Горчак нетерпеливо ёрзал на кончике стула и загибал пальцы по одному, перечисляя все те преимущества, которые принесла бы совместная деятельность птицефабрики и «Монако». Утилизация кури­ных перьев — раз! Строительство цеха и сушки — два! Шитье подушек и одеял — три! Новые рабочие места для пенсионеров и инвалидов — четыре! Оставшийся мизинец Горчак приподнял над головой и обвёл присутствующих многозначительным взглядом:

— Ну, и пять — это, конечно, ваши личные интересы! — сказал шеф «Монако», загибая последний палец.

— Да, хорошее дело, — уклончиво вздохнул директор, опустив голову и пряча глаза, наполовину отгороженные от мира буйным чер­тополохом бровей. — Ну, а что, как говорится, от нас, бедных, тре­буется?

— Только перья!

— Ты слышишь, Ангелина Матвеевна?

Главбух неуступчиво затеребила концы косынки.

— Слышу. А кто платить за них будет?

— Позвольте, — ошарашенно произнёс Горчак. — Но эти перья гниют у вас в оврагах...

— Овраги-то        овраги, — сказал зоотехник, буравя Горчака свои­ми небесно-ясными            глазами, — а перья экспортный товар. Сколько они стоят, знаете?

— Где? В Одессе?

— Нет, на Лондонской товарной бирже?

— В доллярах, — подхватила главбух, обиженно отвернувшись к стене и меняя положение сапог твёрдого мужского фасона. — Или, ду­маете, раз мы деревенски, то темни и дурни? Вон тот год итальянец приезжал, так он обещав нам Ниццу тут построить — за тии перья...

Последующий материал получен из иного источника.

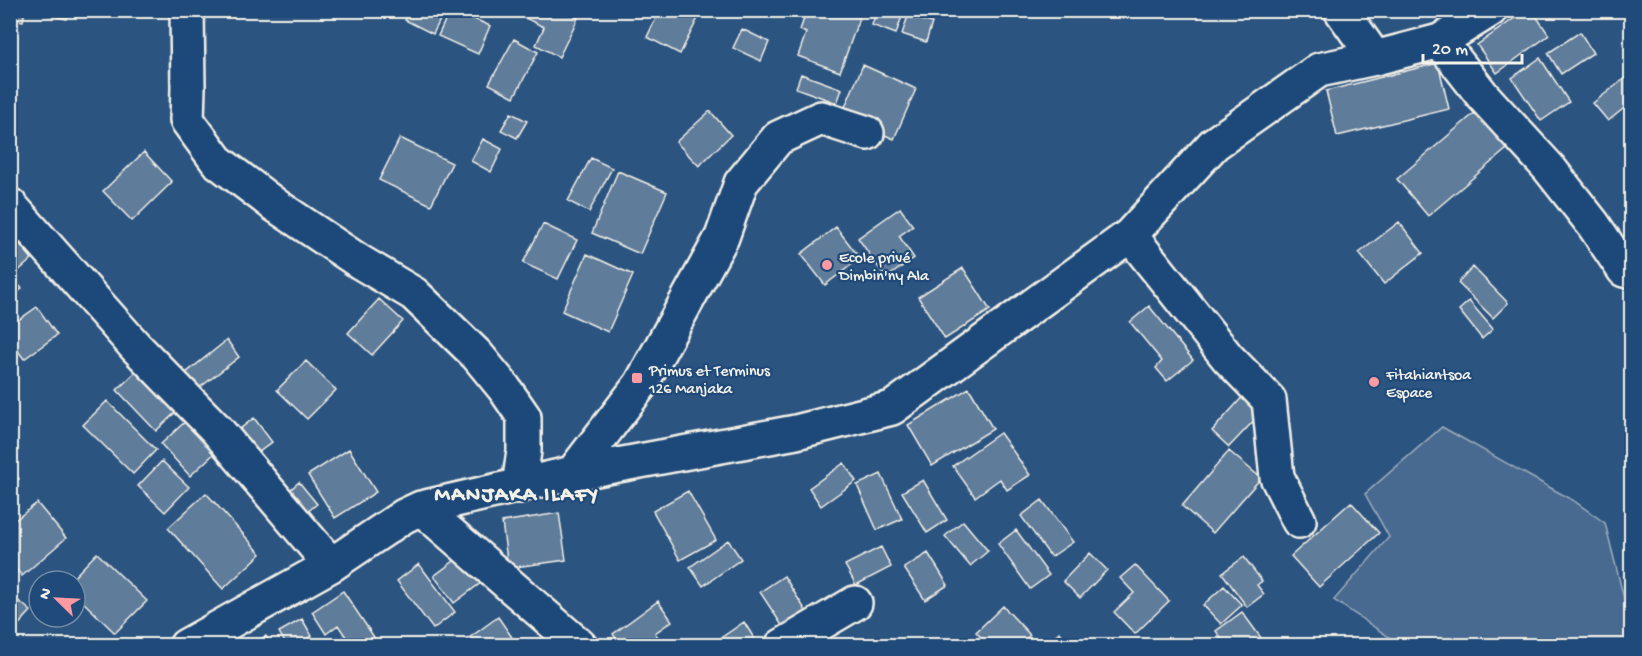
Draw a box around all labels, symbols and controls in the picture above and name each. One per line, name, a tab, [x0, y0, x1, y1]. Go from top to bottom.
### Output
scale bar	[1423, 27, 1522, 65]
text: 20 m	[1432, 40, 1468, 61]
place label: Ecole privé Dimbin'ny Ala	[838, 250, 930, 287]
marker: Ecole privé Dimbin'ny Ala	[820, 258, 834, 272]
place label: Primus et Terminus 126 Manjaka	[648, 363, 771, 400]
place label: Fitahiantsoa Espace	[1385, 367, 1472, 404]
marker: Primus et Terminus 126 Manjaka	[630, 371, 644, 385]
marker: Fitahiantsoa Espace	[1367, 375, 1381, 389]
district label: MANJAKA ILAFY	[435, 483, 599, 509]
north arrow	[27, 569, 87, 629]
text: N	[36, 585, 58, 603]

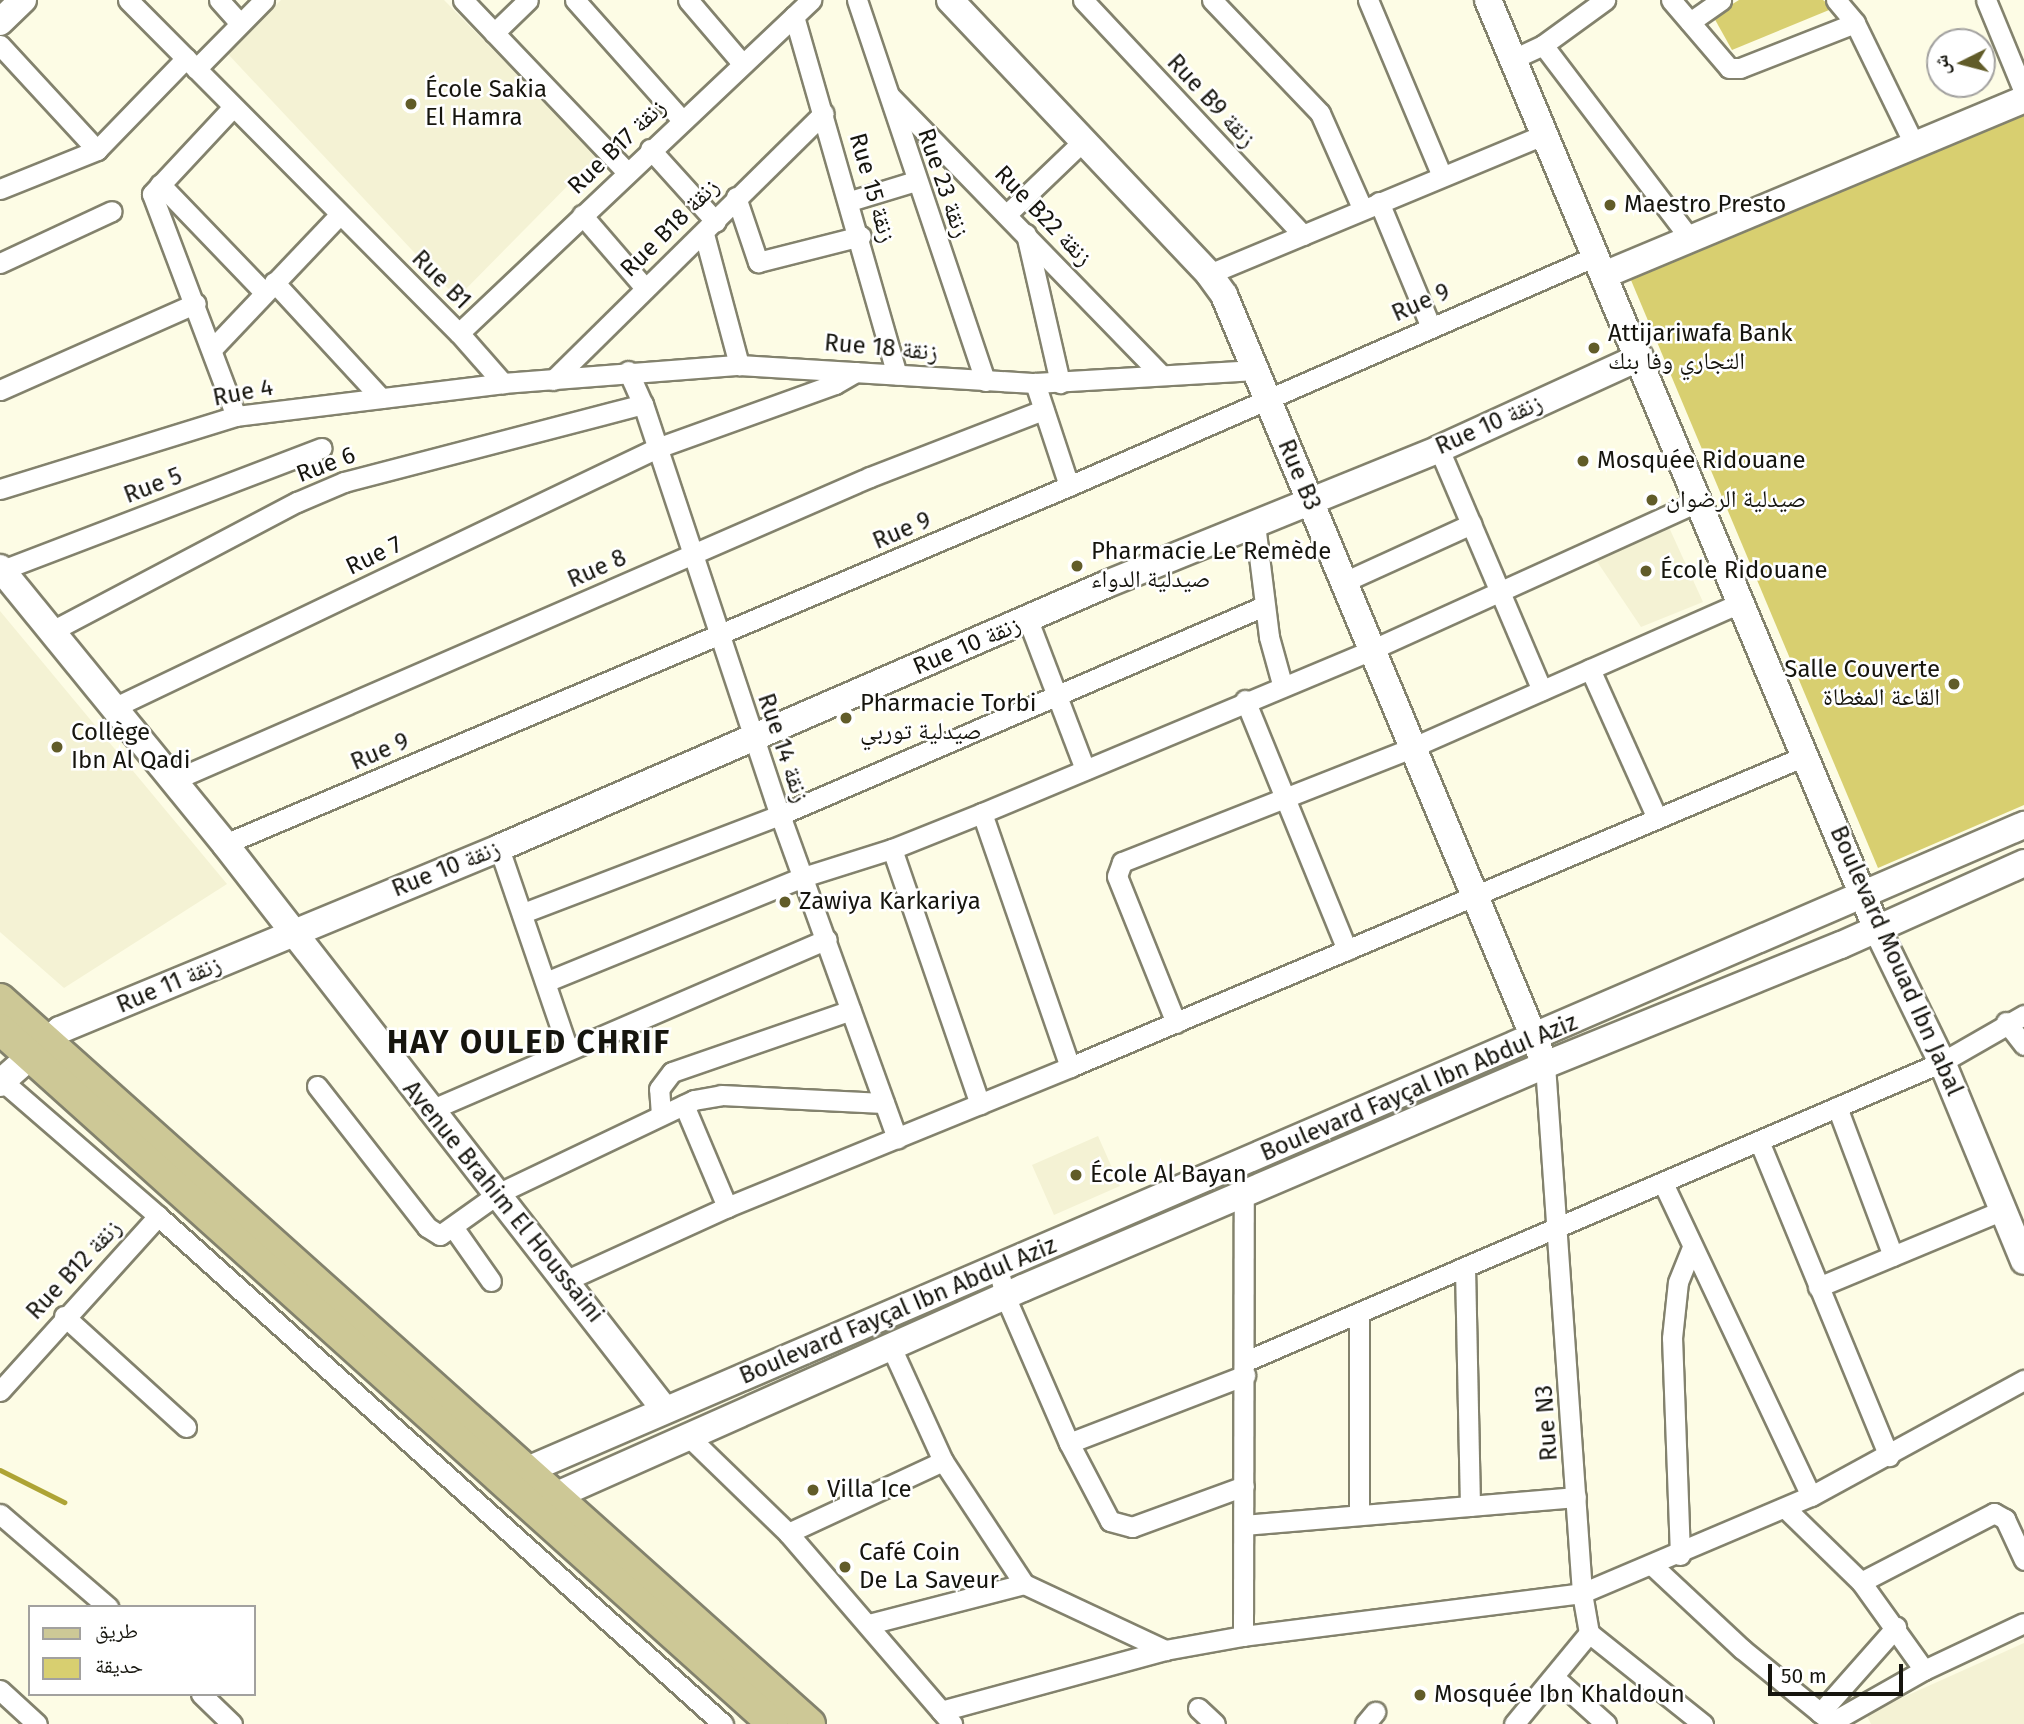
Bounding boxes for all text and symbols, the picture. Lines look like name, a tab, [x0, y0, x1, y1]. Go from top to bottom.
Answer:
north arrow	[1926, 28, 1996, 98]
street label: Rue B9 زنقة	[1161, 48, 1261, 154]
text: ش	[1929, 54, 1954, 76]
place label: École Sakia El Hamra	[425, 76, 547, 132]
street label: Rue B17 زنقة	[562, 93, 672, 201]
marker: École Sakia El Hamra	[403, 96, 419, 112]
street label: Rue 23 زنقة	[911, 124, 975, 242]
street label: Rue 15 زنقة	[843, 130, 901, 246]
street label: Rue B22 زنقة	[988, 160, 1098, 272]
street label: Rue B18 زنقة	[615, 173, 725, 283]
place label: Maestro Presto	[1624, 191, 1786, 219]
marker: Maestro Presto	[1602, 197, 1618, 213]
street label: Rue B1	[405, 244, 477, 316]
street label: Rue 9	[1387, 278, 1455, 328]
place label: Attijariwafa Bank التجاري وفا بنك	[1608, 320, 1793, 376]
street label: Rue 18 زنقة	[823, 329, 939, 367]
marker: Attijariwafa Bank التجاري وفا بنك	[1586, 340, 1602, 356]
street label: Rue 4	[210, 373, 276, 413]
street label: Rue 10 زنقة	[1431, 389, 1547, 461]
street label: Rue B3	[1271, 435, 1327, 515]
street label: Rue 6	[292, 441, 360, 489]
place label: Mosquée Ridouane	[1597, 447, 1806, 475]
marker: Mosquée Ridouane	[1575, 453, 1591, 469]
street label: Rue 5	[120, 462, 186, 510]
place label: صيدلية الرضوان	[1666, 486, 1806, 514]
marker: صيدلية الرضوان	[1644, 492, 1660, 508]
street label: Rue 9	[869, 506, 935, 556]
street label: Rue 7	[341, 530, 407, 582]
place label: Pharmacie Le Remède صيدلية الدواء	[1091, 538, 1331, 594]
street label: Rue 8	[563, 543, 631, 595]
place label: École Ridouane	[1660, 557, 1828, 585]
marker: Pharmacie Le Remède صيدلية الدواء	[1069, 558, 1085, 574]
marker: École Ridouane	[1638, 563, 1654, 579]
street label: Rue 10 زنقة	[909, 610, 1025, 682]
place label: Salle Couverte القاعة المغطاة	[1784, 656, 1940, 712]
marker: Salle Couverte القاعة المغطاة	[1946, 676, 1962, 692]
street label: Rue 14 زنقة	[751, 690, 815, 806]
place label: Pharmacie Torbi صيدلية توربي	[860, 690, 1037, 746]
marker: Pharmacie Torbi صيدلية توربي	[838, 710, 854, 726]
place label: Collège Ibn Al Qadi	[71, 719, 190, 775]
street label: Rue 9	[347, 727, 413, 777]
marker: Collège Ibn Al Qadi	[49, 739, 65, 755]
street label: Boulevard Mouad Ibn Jabal	[1823, 821, 1969, 1101]
street label: Rue 10 زنقة	[388, 834, 504, 904]
place label: Zawiya Karkariya	[799, 888, 981, 916]
marker: Zawiya Karkariya	[777, 894, 793, 910]
street label: Rue 11 زنقة	[112, 950, 226, 1020]
street label: Boulevard Fayçal Ibn Abdul Aziz	[1256, 1008, 1582, 1168]
district label: HAY OULED CHRIF	[389, 1023, 669, 1061]
street label: Avenue Brahim El Houssaini	[397, 1075, 609, 1329]
place label: École Al Bayan	[1090, 1161, 1247, 1189]
marker: École Al Bayan	[1068, 1167, 1084, 1183]
street label: Rue B12 زنقة	[20, 1214, 128, 1326]
street label: Boulevard Fayçal Ibn Abdul Aziz	[735, 1231, 1061, 1391]
street label: Rue N3	[1530, 1384, 1564, 1462]
place label: Villa Ice	[827, 1476, 912, 1504]
marker: Villa Ice	[805, 1482, 821, 1498]
place label: Café Coin De La Saveur	[859, 1539, 999, 1595]
marker: Café Coin De La Saveur	[837, 1559, 853, 1575]
legend	[28, 1605, 256, 1696]
text: طريق	[95, 1618, 138, 1644]
scale bar	[1772, 1650, 1907, 1694]
text: حديقة	[95, 1653, 143, 1679]
text: 50 m	[1781, 1663, 1827, 1689]
place label: Mosquée Ibn Khaldoun	[1434, 1681, 1685, 1709]
marker: Mosquée Ibn Khaldoun	[1412, 1687, 1428, 1703]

Упоминание о Ницце подстегнуло Горчака тут же увеличить раз­меры своих прежних обязательств. Кроме строительства цеха и сушки, акционерное общество «Монако» теперь соглашалось отремонтировать складские помещения, закупить спецодежду для рабочих и оплатить телевизионную передачу «Курица-магазин», в которой пропагандиро­вался румынский опыт работы без посредников. Тут Горчак посмотрел на главного бухгалтера и осёкся, почувствовав, что каждый новый рубль, который «Монако» обещает птицефабрике, отзывается болью и обидой в сердце бедной женщины. Она не сомневалась, что, если до­пустит вывоз гнилых перьев из оврага, то ушлые городские её бессо­вестно обманут.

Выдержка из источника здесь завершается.